TASK INSTRUCTIONS:
Reproduce the interview text below word for word, from its first question to its last line.

How did you discover what sex was, or explore what bodies are like?
I found copies of Playboy under my dad’s bed. I was drawn to boobs and I liked to see women in bikinis. I saw internet stuff, but a lot that can get pretty weird so that put me off. I found I’ve never watched a pornographic movie. The closest I’ve come is Baywatch or that film Earth Girls Are Easy, but I got so bored that I fell asleep halfway through. Actually, now that I think about it, I remember when I was a teenager I saw a man giving a woman oral sex while watching a movie at a drive-through.

Have you ever seen a woman naked, in real life?
When I was in my 20s, I lived by a lake and I saw some skinny dippers, but I didn’t talk to them because I didn’t think they’d be interested in me. I saw them walking on the road, but they were out of shape.  I did see some better-looking ones, but I could only see their breasts. It wasn’t as if I went to watch them, I just happened on them.

What fueled your sexual fantasies?
Not those women, but the ones I had seen on the internet. Sometimes I would imagine myself having sex or holding a cute person I knew.  But I don’t masturbate much these days because it just causes misery and suffering. Also, I think I’ve got to the point where I no longer have much of a libido. My sex drive is just about gone.

GIVEN DATA:
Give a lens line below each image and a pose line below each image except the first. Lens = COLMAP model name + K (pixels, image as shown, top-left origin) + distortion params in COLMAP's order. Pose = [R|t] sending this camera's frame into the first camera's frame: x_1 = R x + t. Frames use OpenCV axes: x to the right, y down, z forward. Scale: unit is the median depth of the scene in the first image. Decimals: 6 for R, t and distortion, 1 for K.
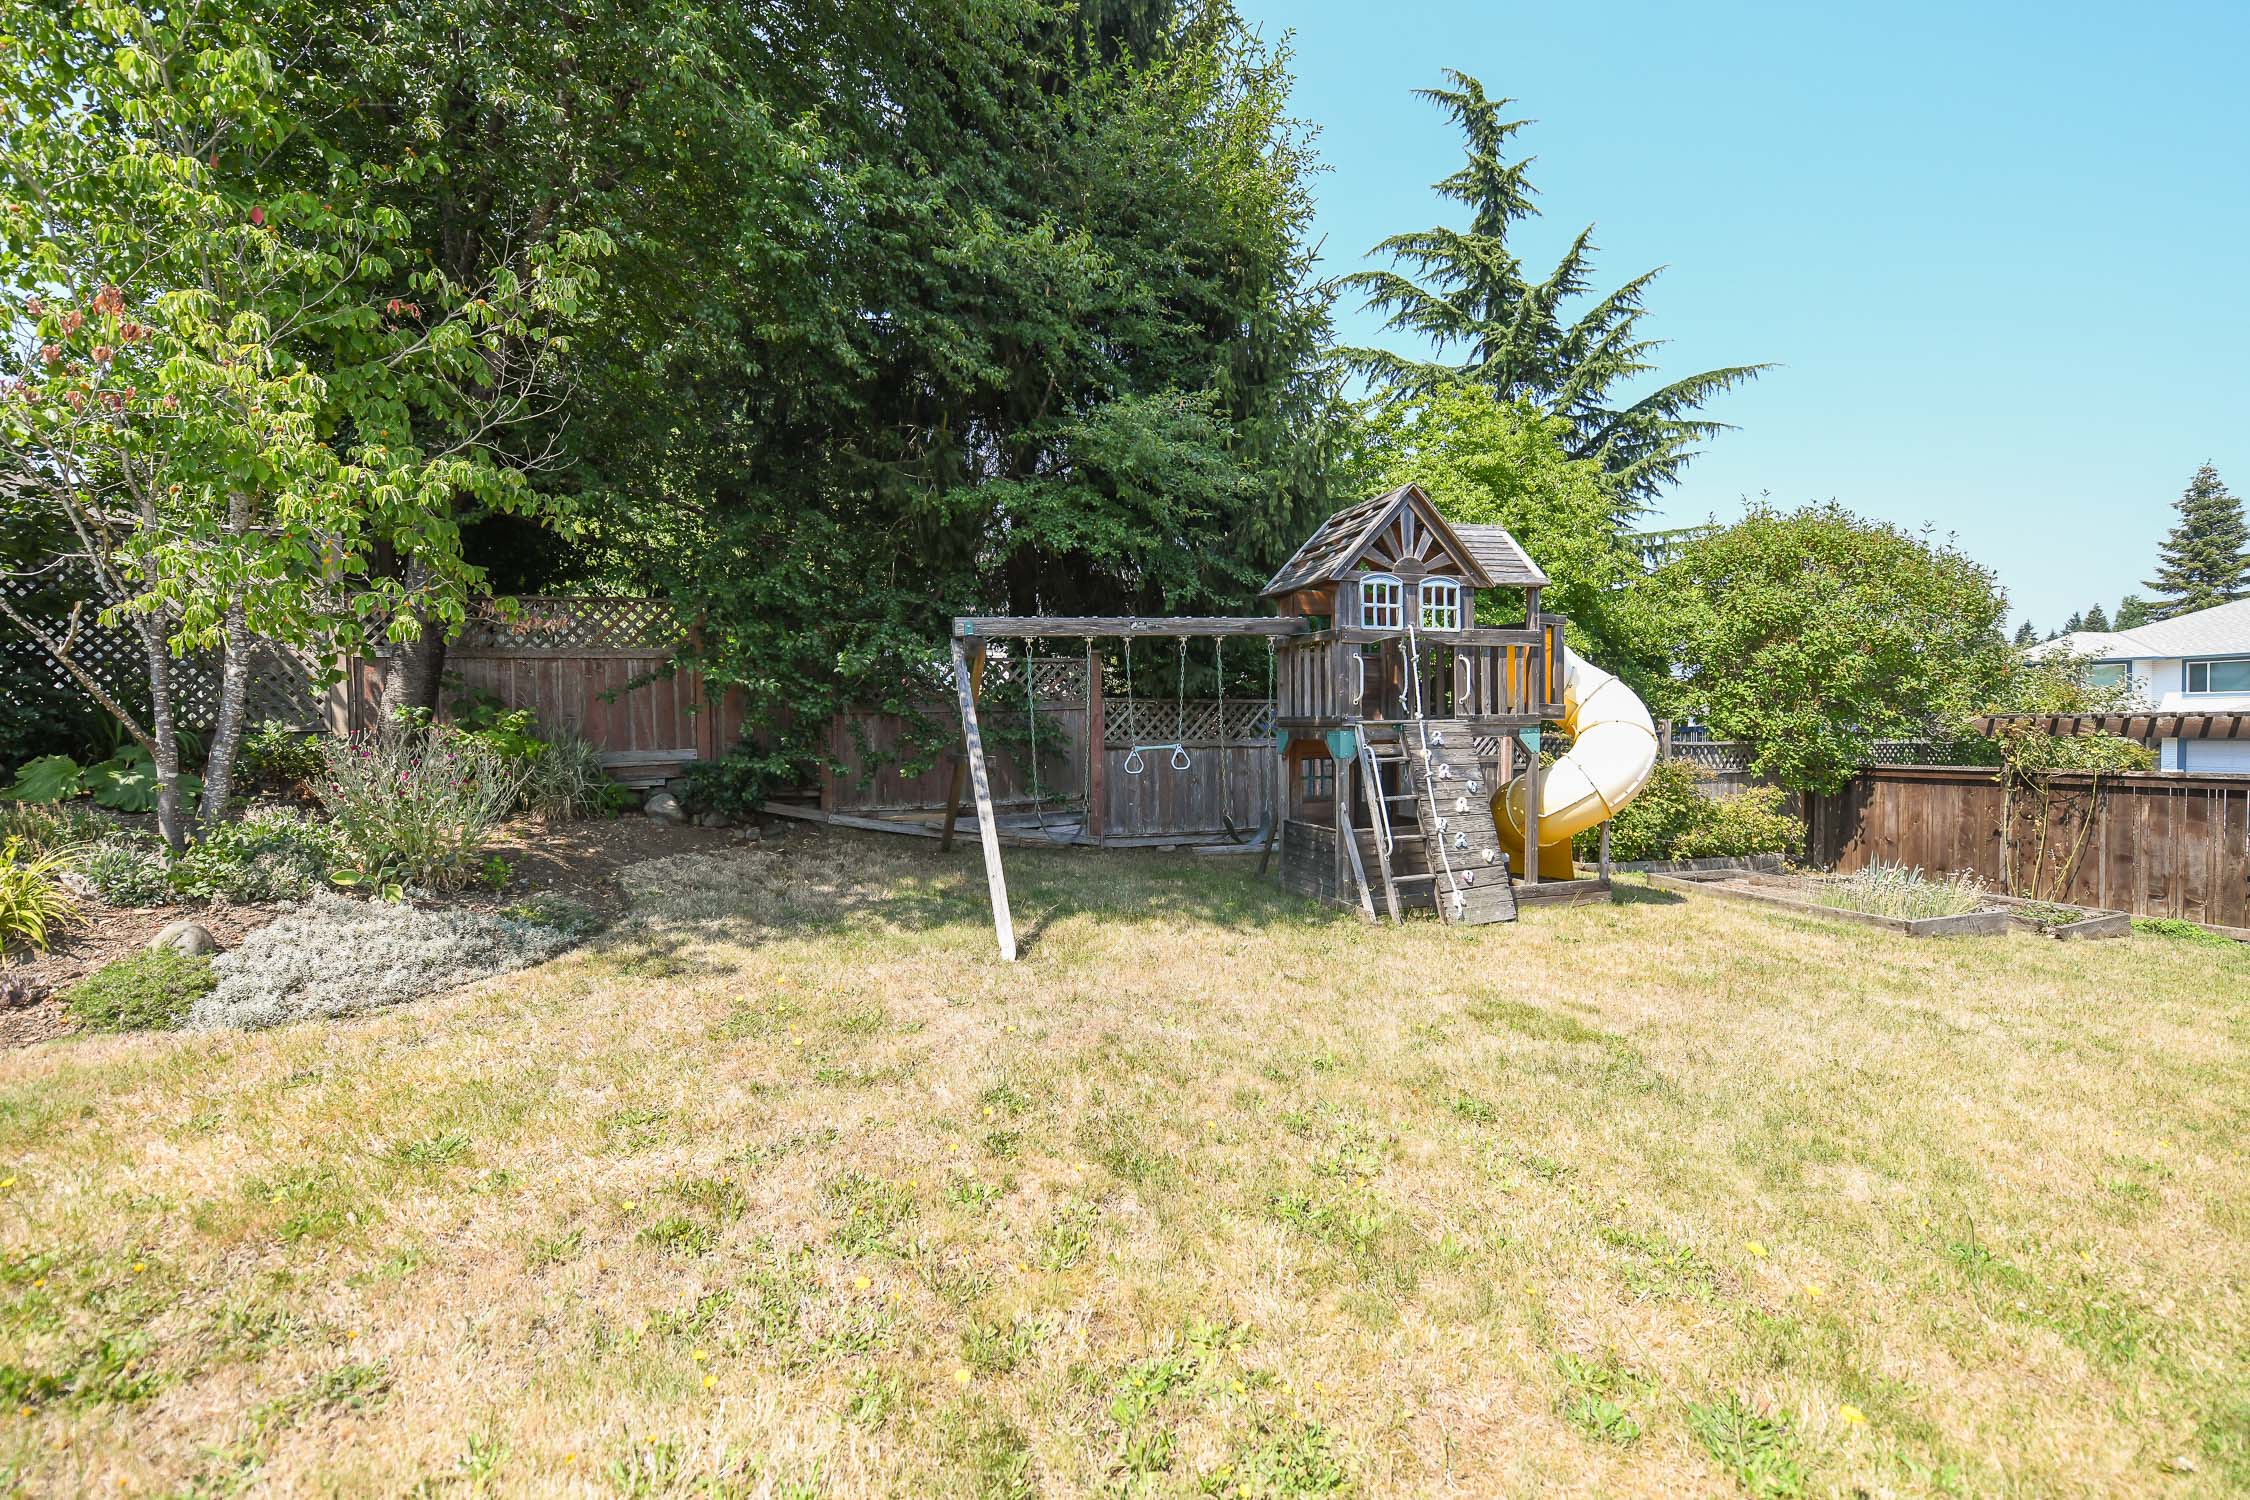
lens RADIAL K [[955.9, 0, 1142.4], [0, 955.9, 744.6], [0, 0, 1]] dist [-0.008942, -0.002054]
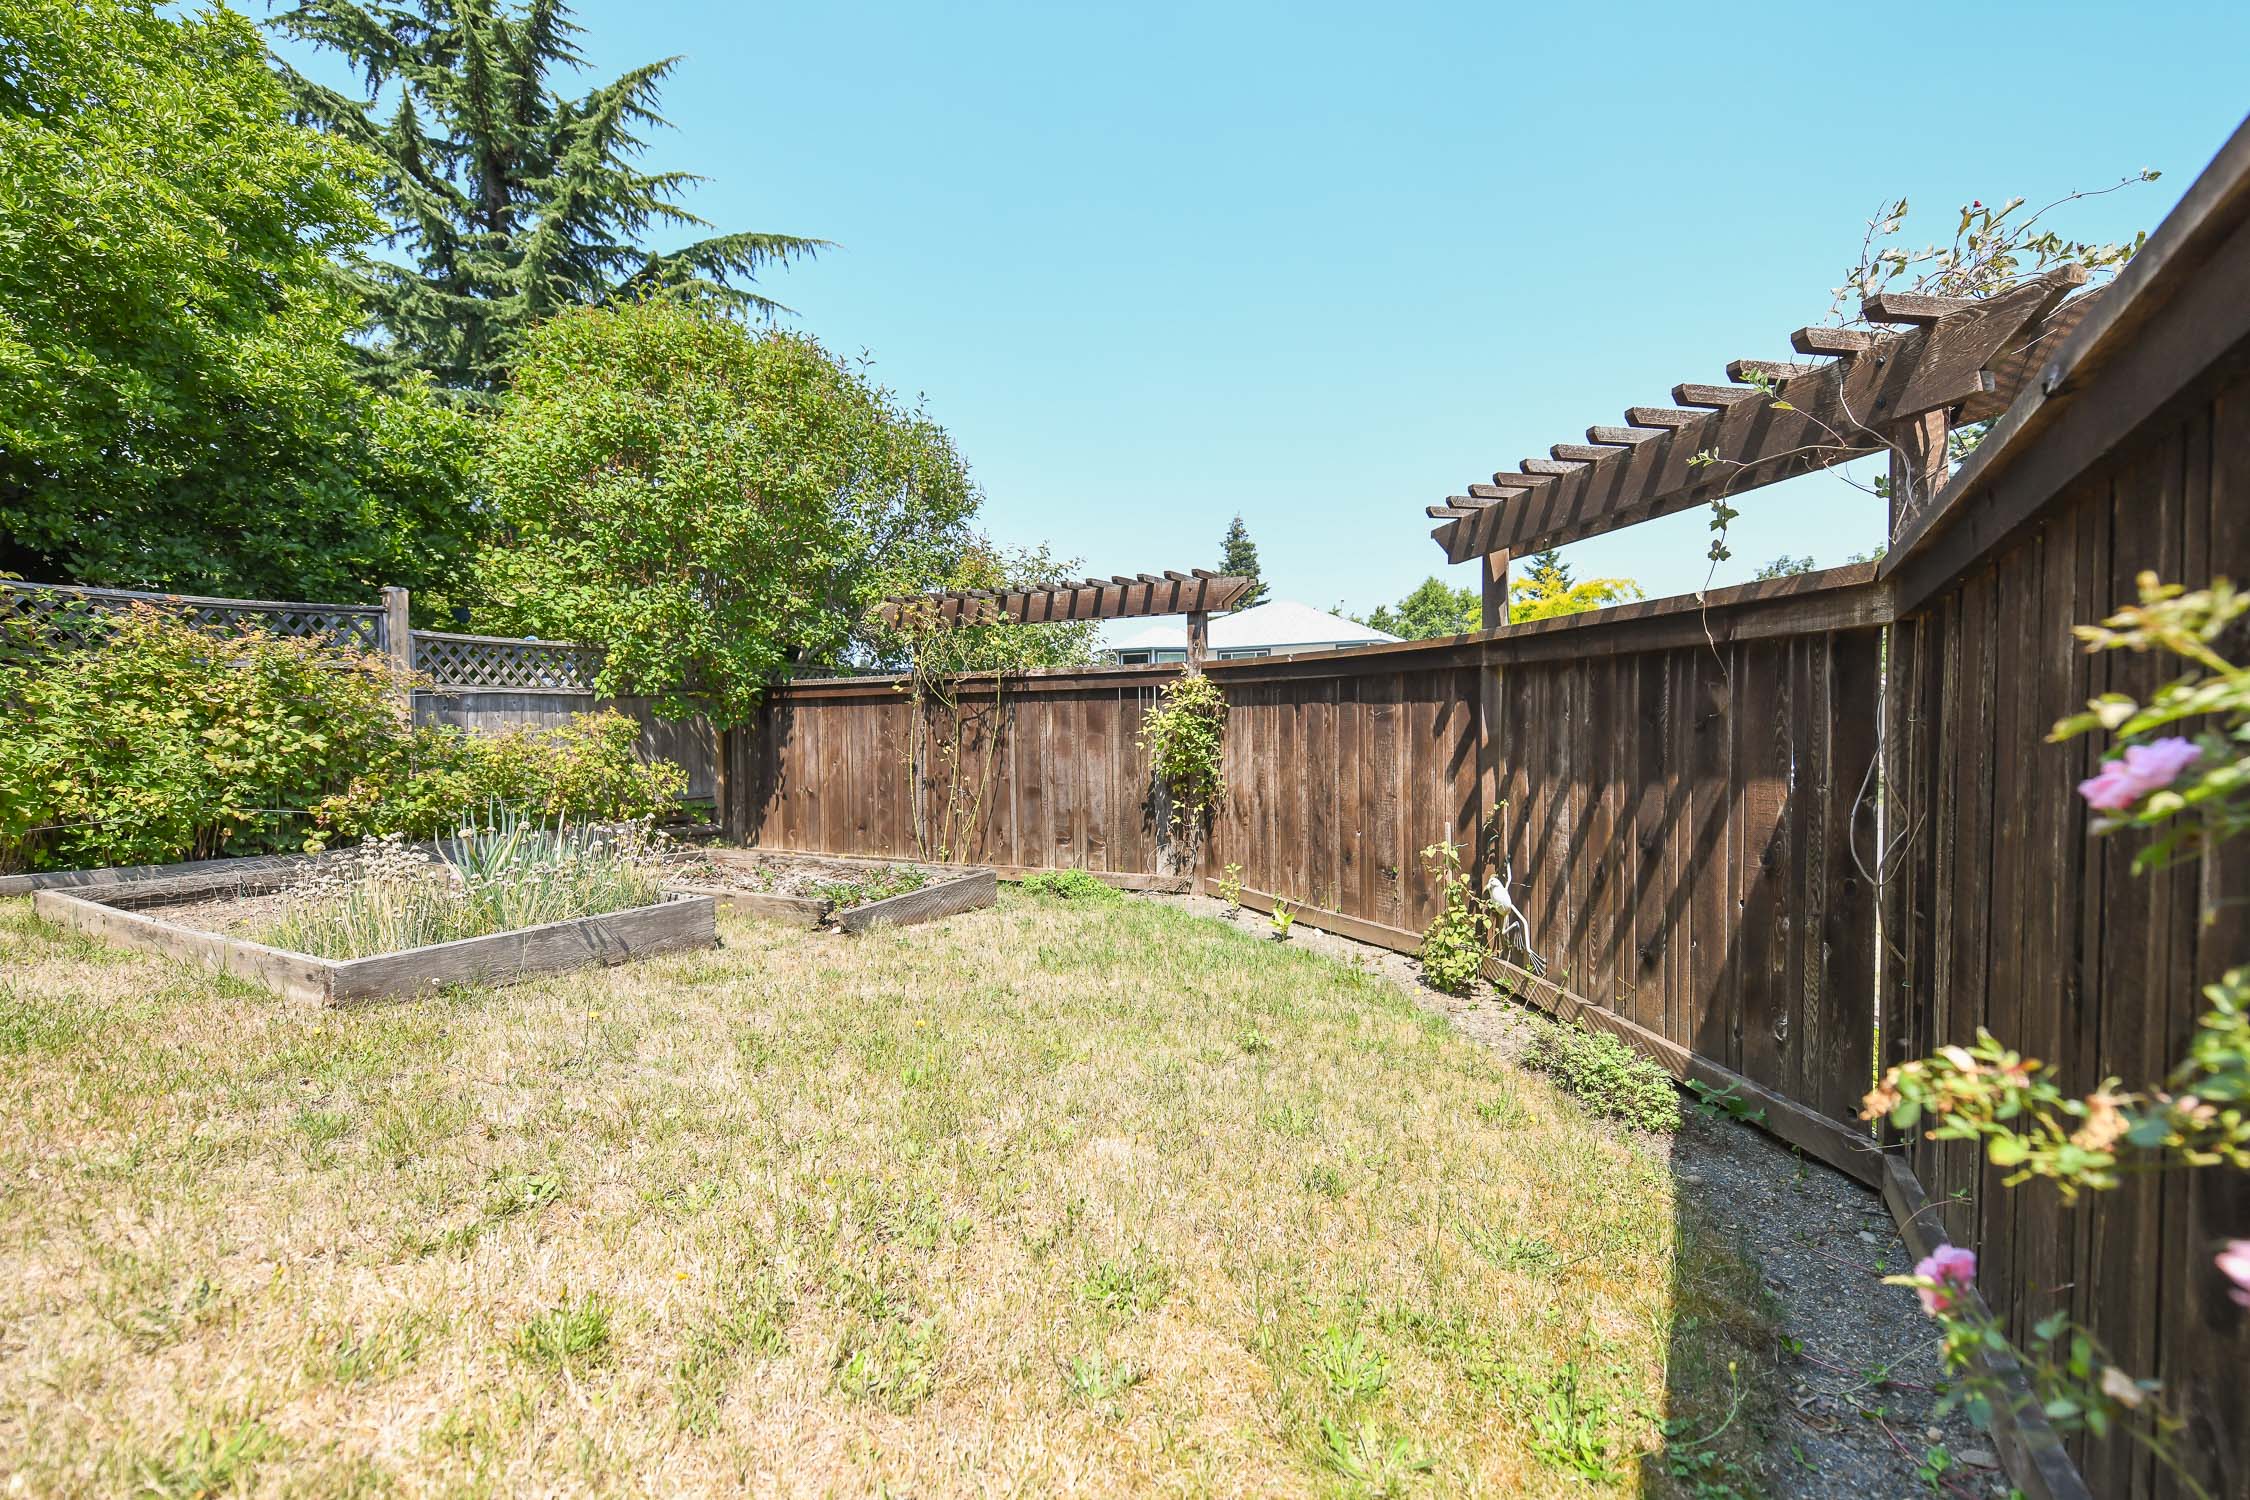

OUTPUT:
How did you discover what sex was, or explore what bodies are like?
I found copies of Playboy under my dad’s bed. I was drawn to boobs and I liked to see women in bikinis. I saw internet stuff, but a lot that can get pretty weird so that put me off. I found I’ve never watched a pornographic movie. The closest I’ve come is Baywatch or that film Earth Girls Are Easy, but I got so bored that I fell asleep halfway through. Actually, now that I think about it, I remember when I was a teenager I saw a man giving a woman oral sex while watching a movie at a drive-through.

Have you ever seen a woman naked, in real life?
When I was in my 20s, I lived by a lake and I saw some skinny dippers, but I didn’t talk to them because I didn’t think they’d be interested in me. I saw them walking on the road, but they were out of shape.  I did see some better-looking ones, but I could only see their breasts. It wasn’t as if I went to watch them, I just happened on them.

What fueled your sexual fantasies?
Not those women, but the ones I had seen on the internet. Sometimes I would imagine myself having sex or holding a cute person I knew.  But I don’t masturbate much these days because it just causes misery and suffering. Also, I think I’ve got to the point where I no longer have much of a libido. My sex drive is just about gone.